Apparently, Labour is closing the gap on the Tories in opinion polls. Perhaps, we will be on for a general election in June 2009. Then, the Gordon Brown administration will retain an element of surprise rather than waiting for 2010. Last time when there were rumours of an early election, the British premier ignored the advice of his younger Cabinet members.
I suppose it will be fought on class lines by Labour on class grounds pointing to the
Old Etonians Cameron and Osborne conveniently ignoring the private/selective education of quite a few of their ministers. It is a shame that Ruth Kelly is departing the political scene. She has had more Labour government portfolios than hot dinners.
Labour will be campaigning on future tax increases following their (hopefully)
successful rescue of the economy. They will try and not mention spending cuts but will argue that Tory cuts will be more.

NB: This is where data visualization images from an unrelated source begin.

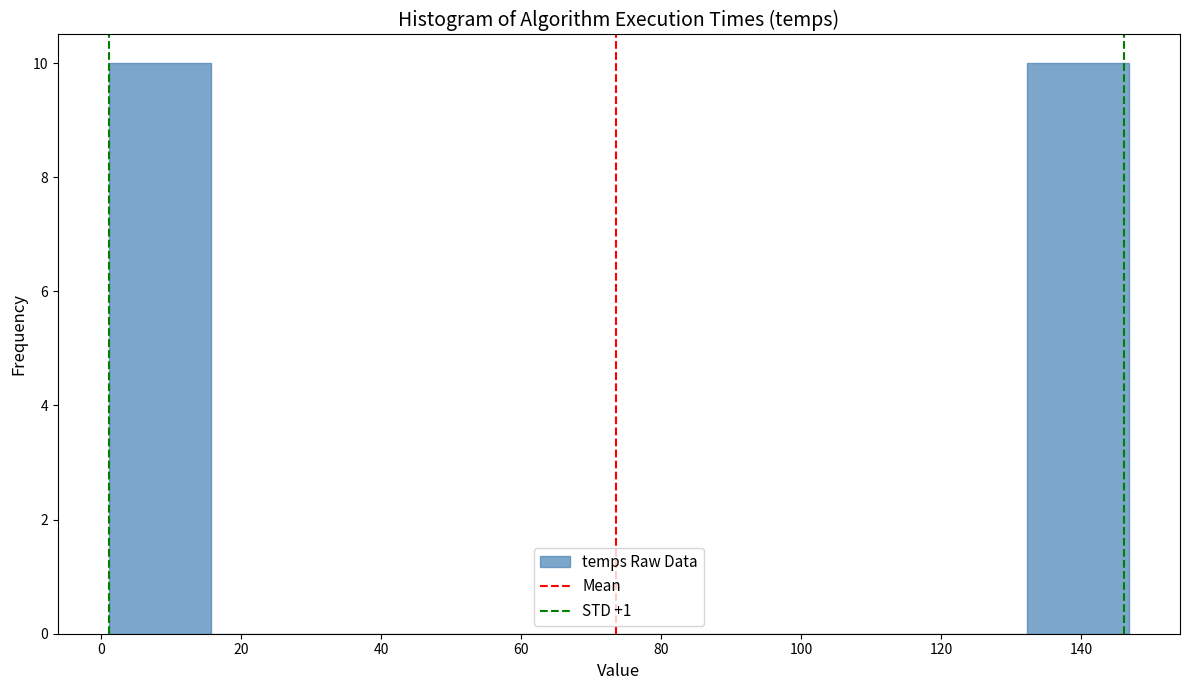

Reading left to right, list every bar in this chart as the range it spans on the x-axis followed by its height. Neither the bar edges nor the heights are printed on the chart, so give them approximately, as read against the axes.

2 to 16: 10
16 to 30: 0
30 to 44: 0
44 to 60: 0
60 to 74: 0
74 to 88: 0
88 to 104: 0
104 to 118: 0
118 to 132: 0
132 to 146: 10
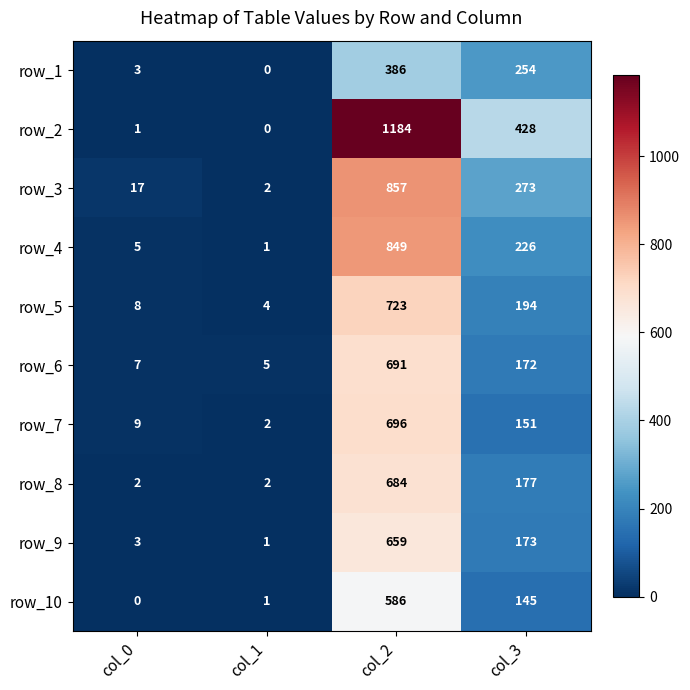

The row_9 series shows -398 at col_0. True or false?

False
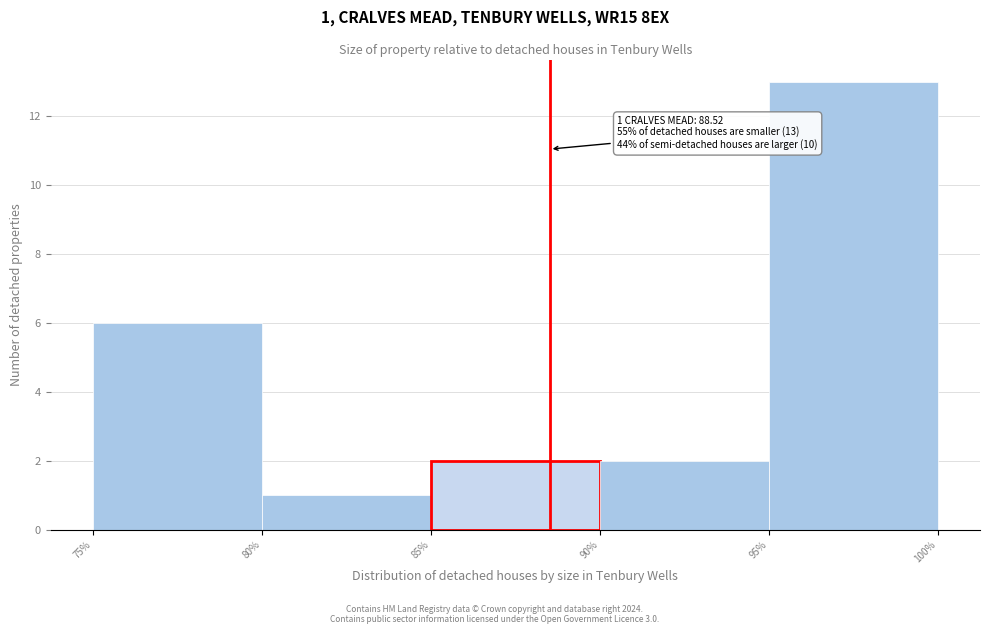

Over which range of the x-axis is the bar tallest?

95% to 100%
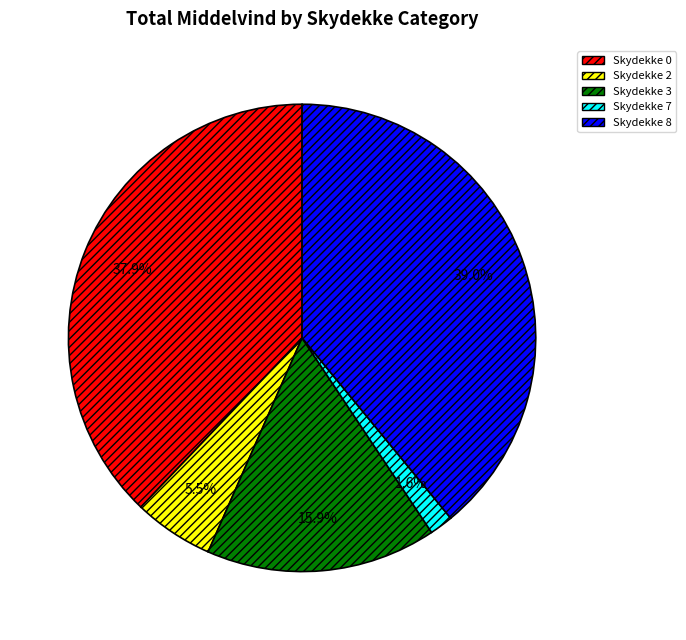

Is there a majority slice in this chart?

No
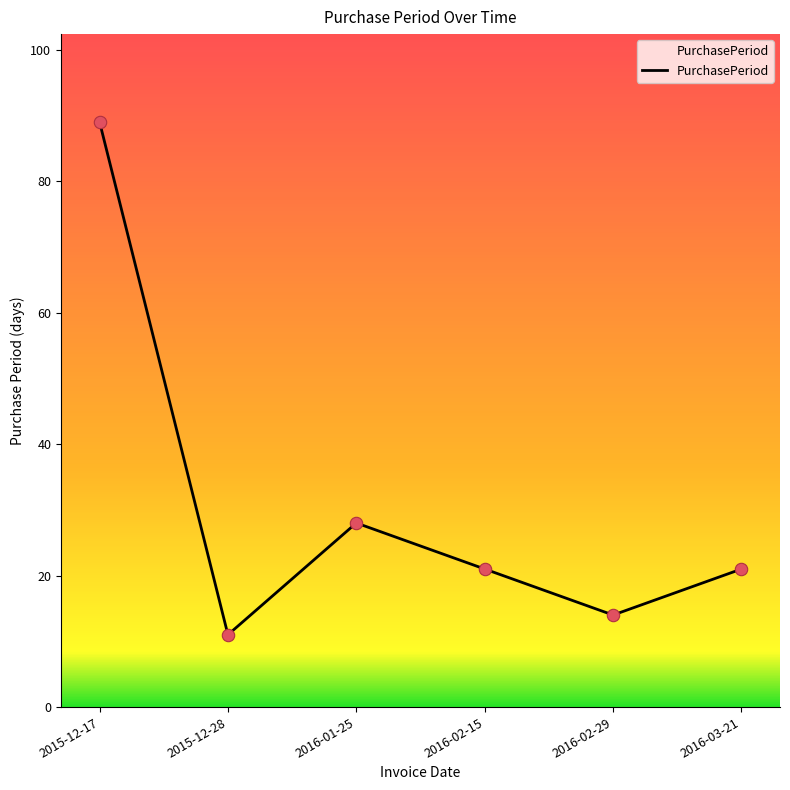

Which has a higher value, 2016-02-29 or 2015-12-17?

2015-12-17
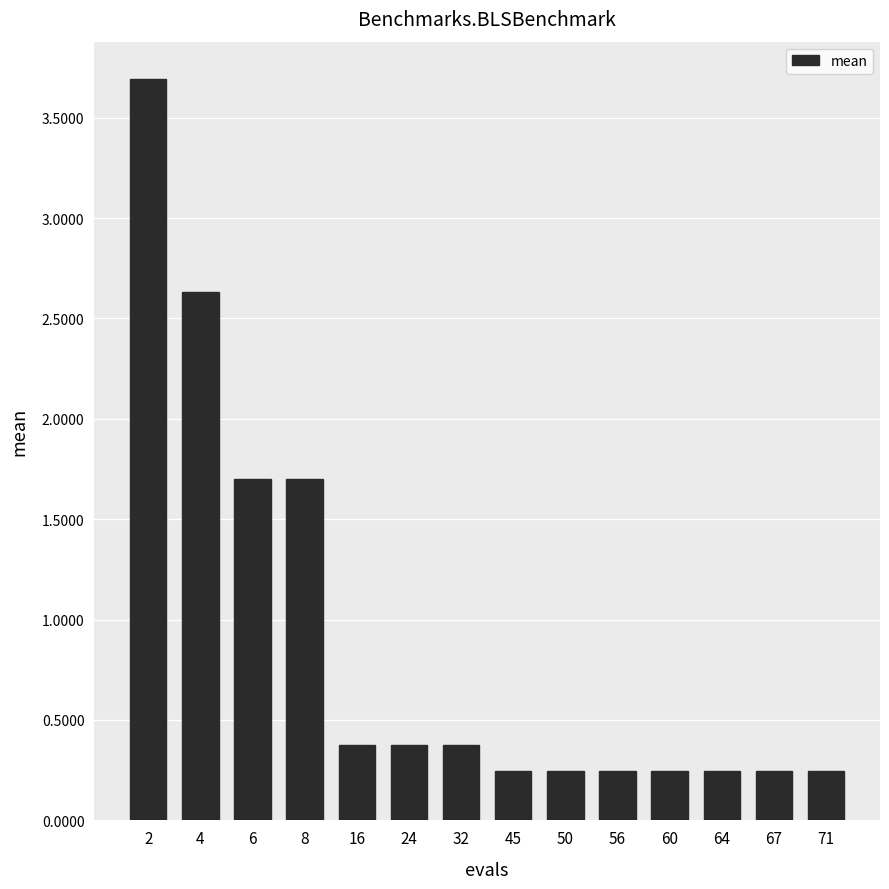

What is the approximate value at 6?

1.7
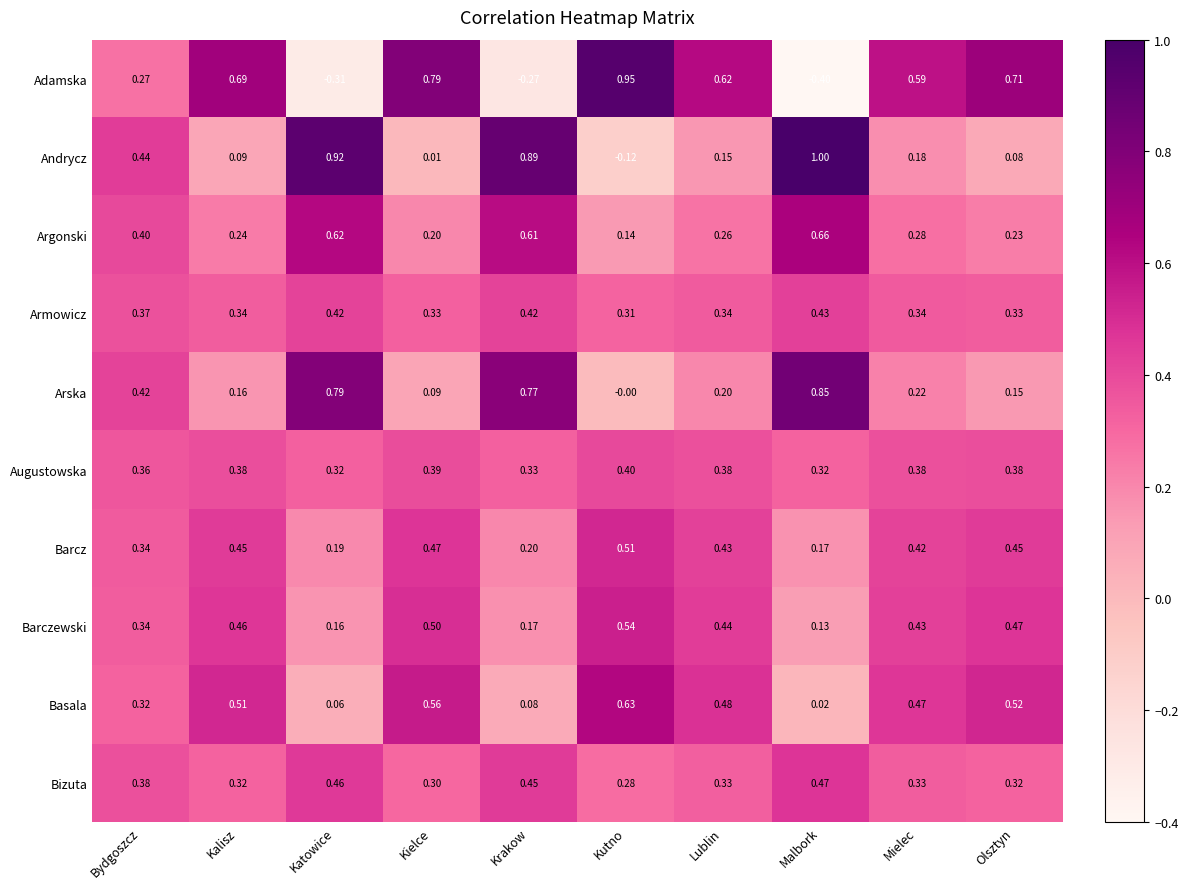

List the series in order of their peak value, lowest first.

Augustowska, Armowicz, Bizuta, Barcz, Barczewski, Basala, Argonski, Arska, Adamska, Andrycz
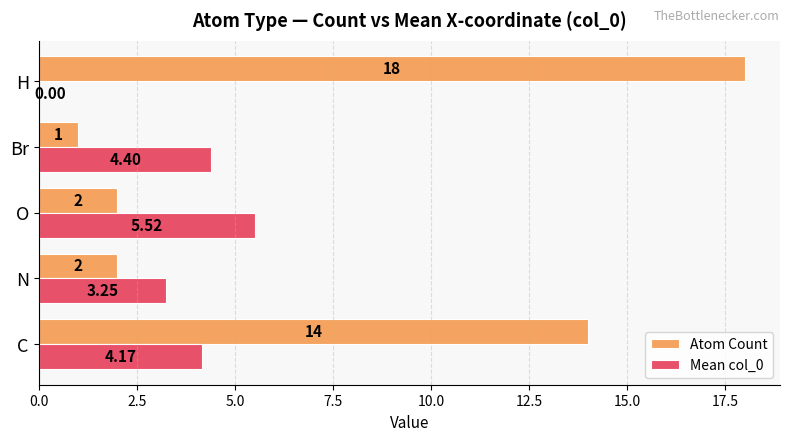

What is the sum of all Atom Count values?

37.0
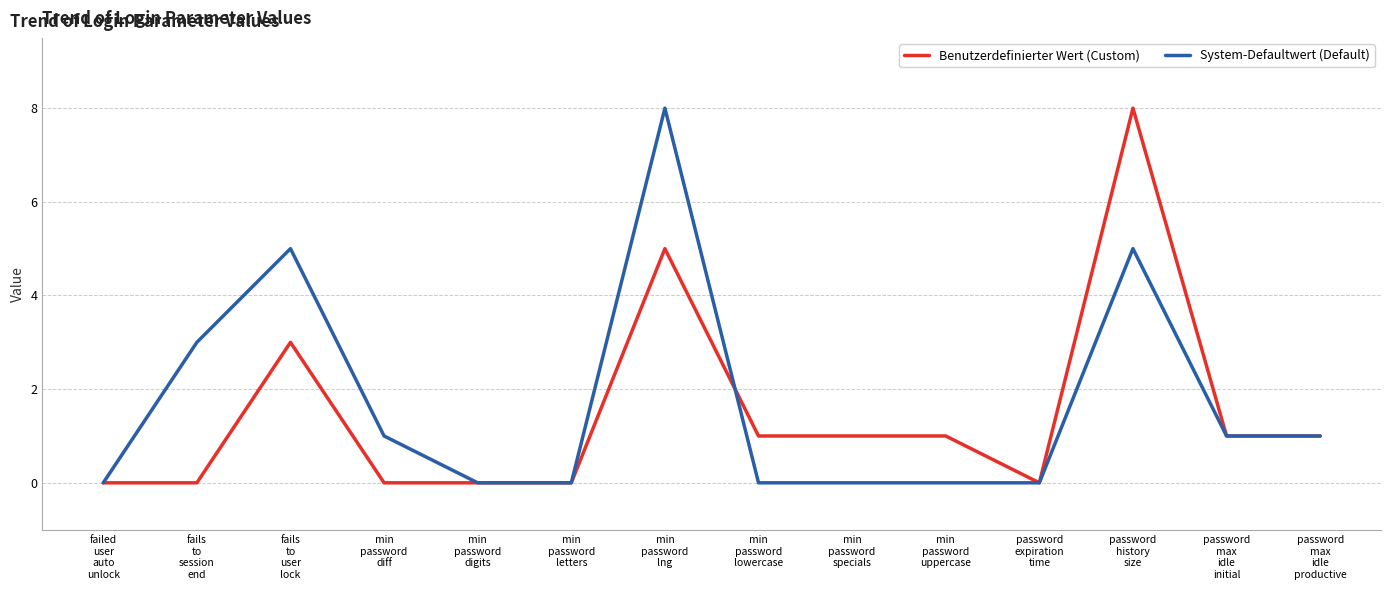

Where is the first local maximum for System-Defaultwert (Default)?

fails
to
user
lock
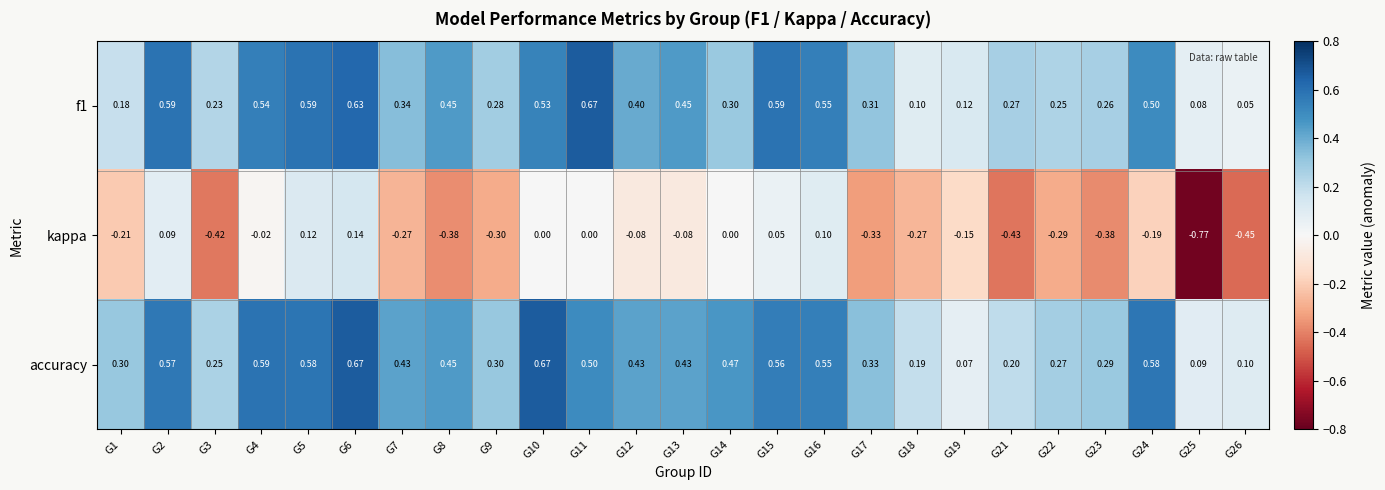

Which series has the widest spread of values?

kappa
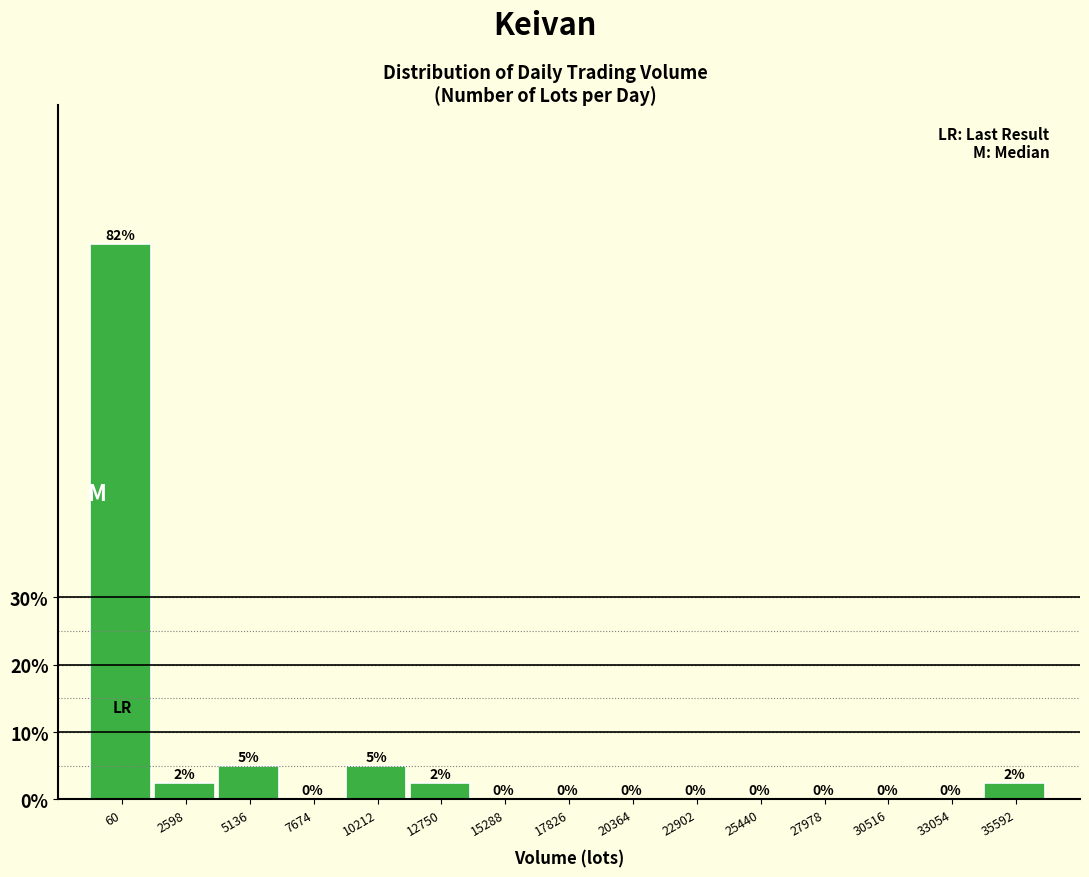

True or false: the data shows -54.6 at 20364.

False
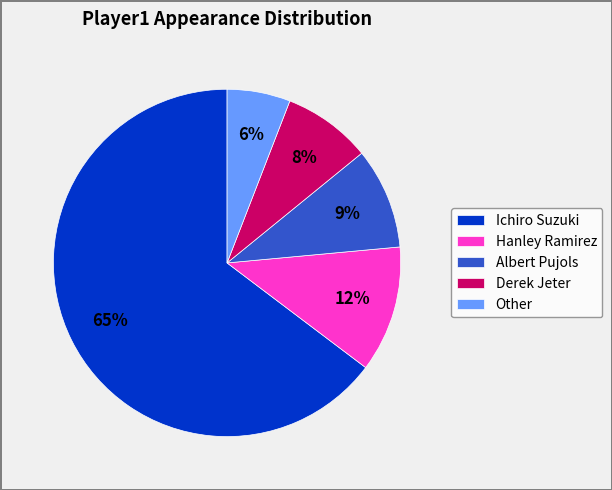

How many slices are in this pie chart?

5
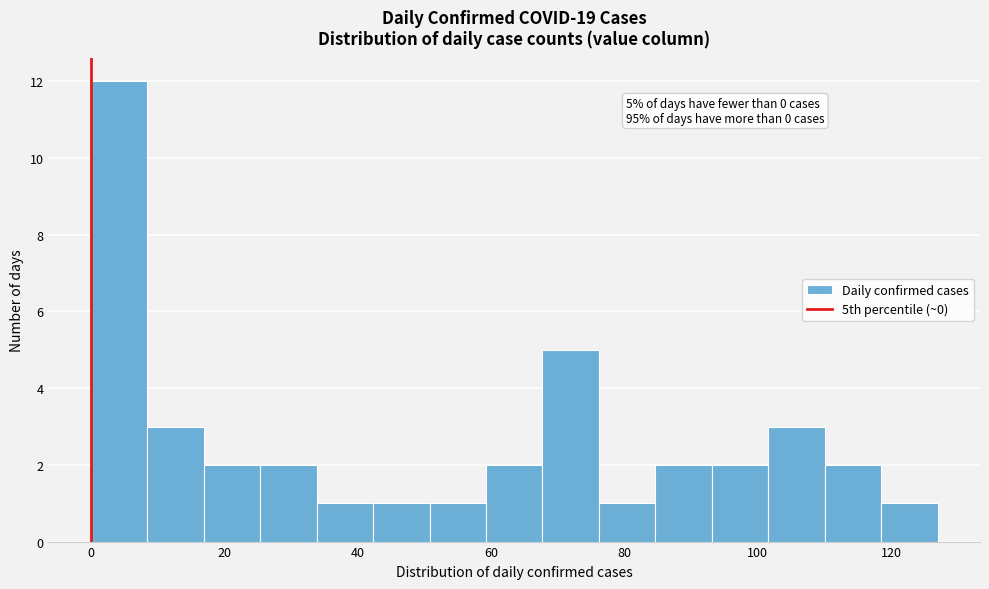

Which range on the x-axis has the tallest bar?

0 to 8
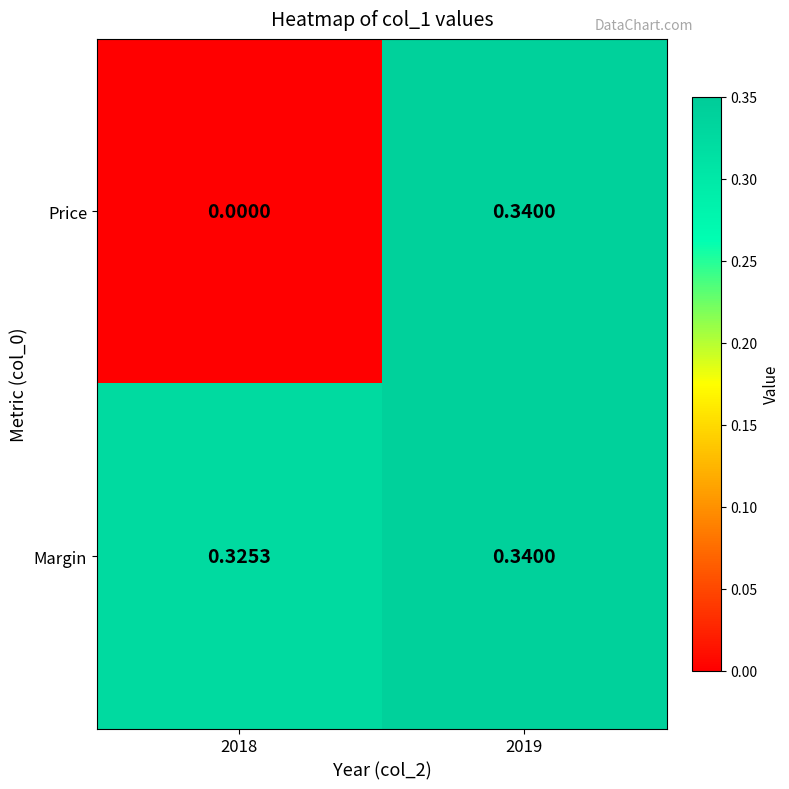

Which series has the widest spread of values?

Price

The Conservatives will at least have to mop the Lib Dem seats in the south such as Winchester but with a manifesto that will not frighten the children. Both these tasks will be difficult. One problem is the lack of support from certain sectors of the Tory party for Cameron and Osborne and this contrasts with the Labour Party looking more unified and getting behind Brown. Perhaps, the appointment of Lord Mandelson was a master stroke. Miliband has been sidelined into going to places like Syria and into criticising countries such as Russia and Israel.